One Silent Night: An FFH Christmas, as reviewed in The Phantom Tolllbooth Christmas is about God having the last word.

One Silent Night: An FFH Christmas
Artist: FFH (
Label: 62Records
Length: 10 tracks/38.9 minutes

Satan wants sin, shame and tragedy to be the last word. But as Michael Card put it in “The Final Word”:

"He (God) spoke the Incarnation and then so was born the Son.
His final word was Jesus, He needed no other one.
Spoke flesh and blood so He could bleed and make a way Divine.
And so was born the baby who would die to make it mine." 

God has the last word, and it is Jesus.

It is the same word that FFH invites us to consider on One Silent Night. This goes beyond the celebration of a birth to the thought found in the familiar refrain, “Let all the earth receive her King.” No Christian contemplation of the birth of Jesus is complete apart from touching on the reason for it.
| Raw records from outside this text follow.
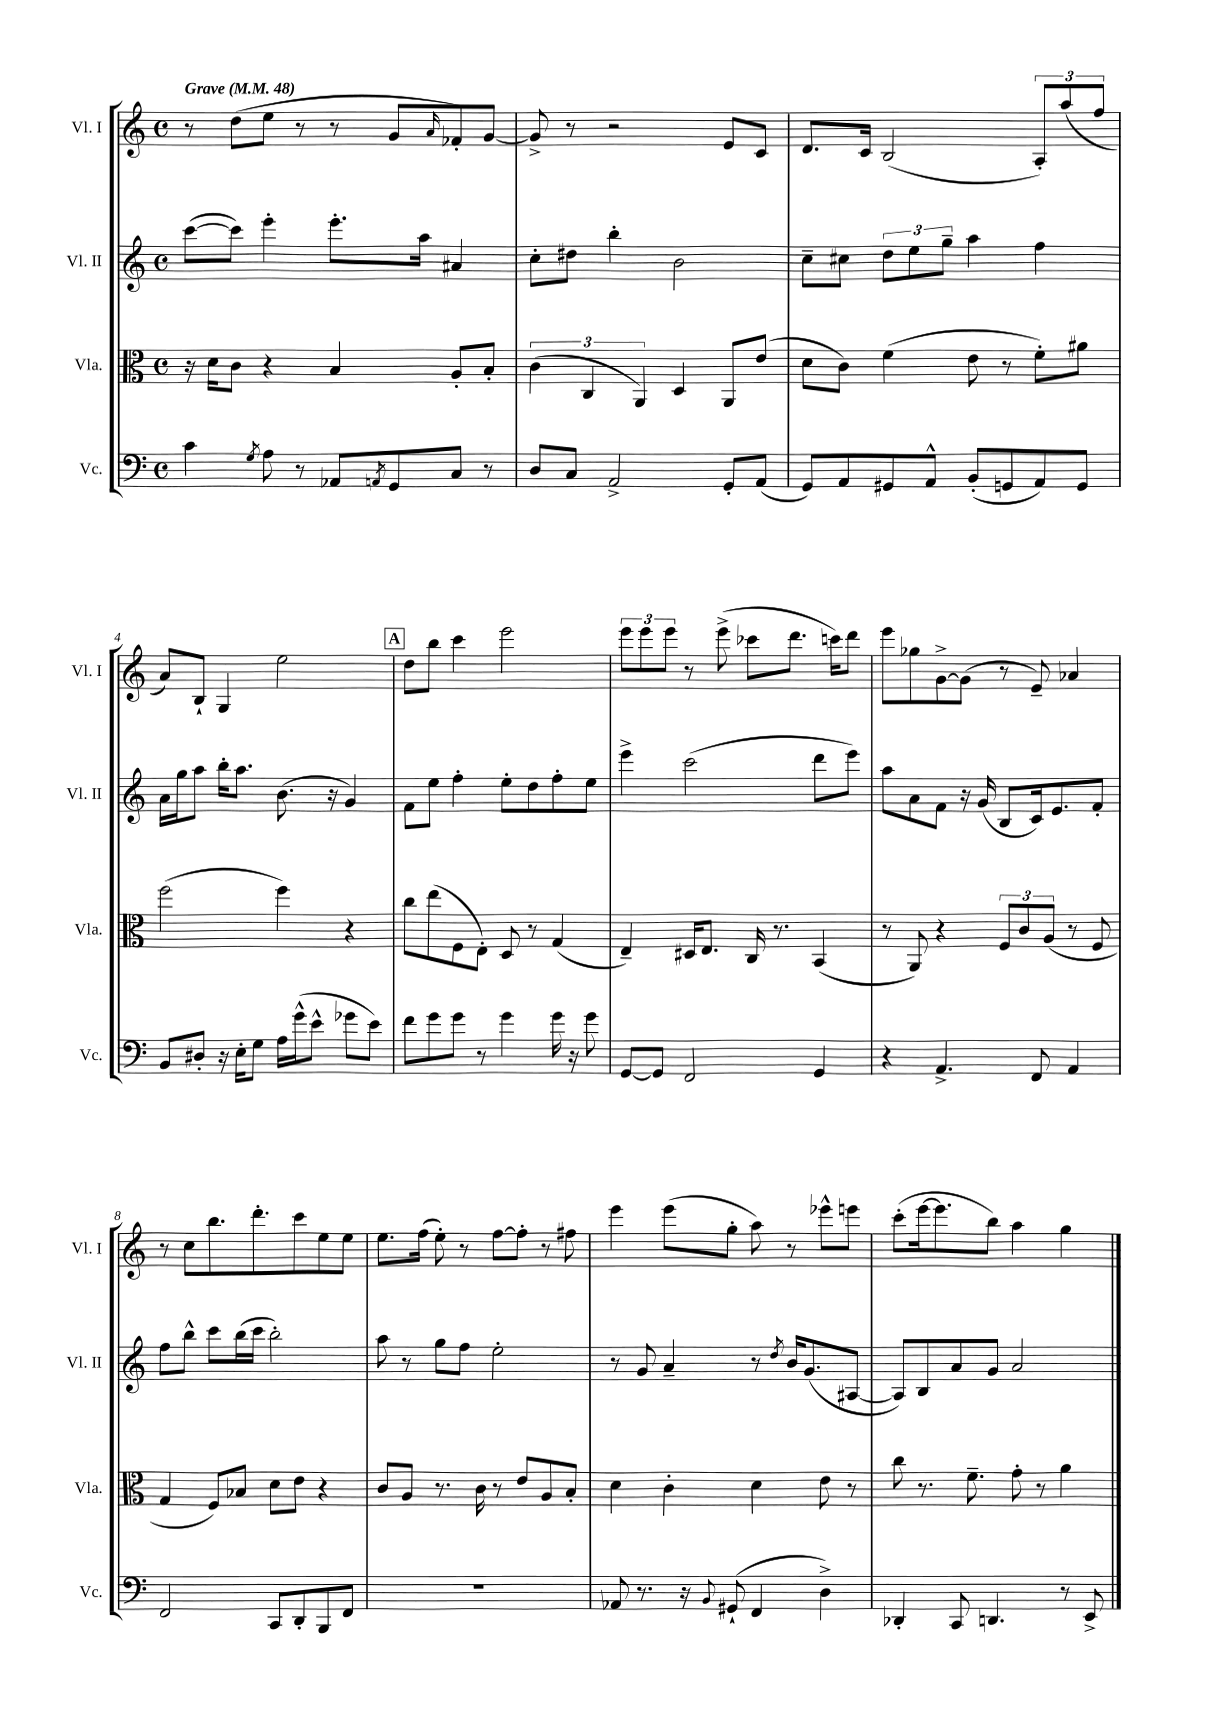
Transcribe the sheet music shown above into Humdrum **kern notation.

**kern	**kern	**kern	**kern
*staff4	*staff3	*staff2	*staff1
*clefF4	*clefC3	*clefG2	*clefG2
*k[]	*k[]	*k[]	*k[]
*M4/4	*M4/4	*M4/4	*M4/4
*met(c)	*met(c)	*met(c)	*met(c)
*MM48	*MM48	*MM48	*MM48
4c	16r	([8ccc	8r
.	16d	.	.
.	8c	8ccc])	(8dd
8qG	.	.	.
8A	4r	4eee'	8ee
8r	.	.	8r
8AA-	4B	8.eee'	8r
8qAA	.	.	.
8GG	.	.	8g
.	.	16aa	.
.	.	.	16qqa
8C	8A'	4a#	8f-')
8r	8B'	.	[8g
=	=	=	=
8D	(6c	8cc'	8g^]
8C	.	8dd#	8r
.	6C	.	.
2AA^	.	4bb'	2r
.	6AA)	.	.
.	4D	2b	.
8GG'	8AA	.	8e
(8AA	(8e	.	8c
=	=	=	=
8GG)	8d	8cc~	8.d
8AA	8c)	8cc#	.
.	.	.	16c
8GG#	(4f	12dd	(2B
.	.	12ee	.
8AA^^	.	.	.
.	.	12gg~	.
(8BB'	8e	4aa	.
8GG	8r	.	.
8AA)	8f')	4ff	12A')
.	.	.	(12aa
8GG	8a#	.	.
.	.	.	12ff
=	=	=	=
8BB	(2ff	16a	8a)
.	.	16gg	.
8D#'	.	8aa	8B`
16r	.	16bb'	4G
16E'	.	8.aa	.
8G	.	.	.
16A	4ff)	(8.b	2ee
(16g^^	.	.	.
8e^^	.	.	.
.	.	16r	.
8g-	4r	4g)	.
8e)	.	.	.
=	=	=	=
8f	8cc	8f	8dd
8g	(8ee	8ee	8bb
8g	8F	4ff'	4ccc
8r	8E')	.	.
4g	8D	8ee'	2eee
.	8r	8dd	.
16g	(4G	8ff'	.
16r	.	.	.
8g	.	8ee	.
=	=	=	=
[8GG	4E~)	4eee^	12eee
.	.	.	12eee
8GG]	.	.	.
.	.	.	12eee
2FF	16D#	(2ccc	8r
.	8.E	.	.
.	.	.	(8eee^
.	16C	.	8ccc-
.	8.r	.	.
.	.	.	8.ddd
4GG	(4BB	8ddd	.
.	.	.	16ccc)
.	.	8eee)	8ddd
=	=	=	=
4r	8r	8aa	8eee
.	8AA)	8a	8gg-
4.AA^	4r	8f	[8g^
.	.	16r	(8g]
.	.	(16g	.
.	12F	8B	8r
.	12c	.	.
8FF	.	16c)	8e~)
.	(12A	.	.
.	.	8.e	.
4AA	8r	.	4a-
.	8F	8f'	.
=	=	=	=
2FF	4G	8ff	8r
.	.	8bb^^	8cc
.	8F)	8ccc	8.bb
.	8B-	(16bb	.
.	.	16ccc	8.ddd'
8CC	8d	2bb')	.
8DD'	8e	.	8ccc
8BBB	4r	.	8ee
8FF	.	.	8ee
=	=	=	=
1r	8c	8aa	8.ee
.	8A	8r	.
.	.	.	(16ff
.	8.r	8gg	8ee')
.	.	8ff	8r
.	16c	.	.
.	8r	2ee'	[8ff
.	8e	.	8ff']
.	8A	.	8r
.	8B'	.	8ff#
=	=	=	=
8AA-	4d	8r	4eee
8.r	.	8g	.
.	4c'	4a~	(8eee
16r	.	.	.
8qqBB	.	.	.
(8GG#`	.	.	8gg'
4FF	4d	8r	8aa)
.	.	8qdd	.
.	.	16b	8r
.	.	(8.g	.
4D^)	8e	.	8eee-^^
.	8r	[8A#	8eee
=	=	=	=
4DD-'	8cc	8A#])	(8ccc'
.	8.r	8B	[16eee
.	.	.	8.eee]
8CC	.	8a	.
.	8.f~	.	.
4.DD	.	8g	8bb)
.	8g'	2a	4aa
.	8r	.	.
8r	4a	.	4gg
8EE^	.	.	.
==	==	==	==
*-	*-	*-	*-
FFH does not disappoint in this regard. Mixed among seasonal standards and carols are four original songs, which all have spiritual depth. They take us from the manger to the cross, to the recognition that Christ is the long-awaited successor to the throne of David, Israel’s popular king. Unlike the latter, Christ’s reign will never end. He is King of an eternal kingdom.  

What intrigues are the new settings created for these themes. “Let all the earth receive her King” is part of the chorus of “One Silent Night,” which in its title references another popular Christmas carol. The song ends with the refrain “O come, let us adore Him.” Electric guitar propels “Winter Wonderland” into an upbeat pop song, which segues into a brief excursion of “The Little Drummer Boy.”

The crowning achievement comes on the finale “Heaven and Nature Sing.” This combines verses from John 1 with phrases from “Joy to the World.” Here the harmonizing is at its best on a simple but gorgeous tune.

This husband and wife duo alternate singing lead throughout, but in the opening “Baby it’s Cold Outside” they banter back and forth in a way that fully realizes the romantic nature of the song.  

Jennifer Deibler takes the lead on two of my favorite Christmas songs, “O Come O Come Immanuel” and “O Little Town of Bethlehem.” The former appropriately has stripped-back production and more of an ancient feel, being acoustic with cello and flutes. The focus is on the solemn lyrics. This emphasis continues on the latter with a bit more production that includes a shimmering guitar.

This release also provides the opportunity for the effective use of violin, which is featured on a couple of tracks.

This is FFH’s first Christmas release, which was four years in the making.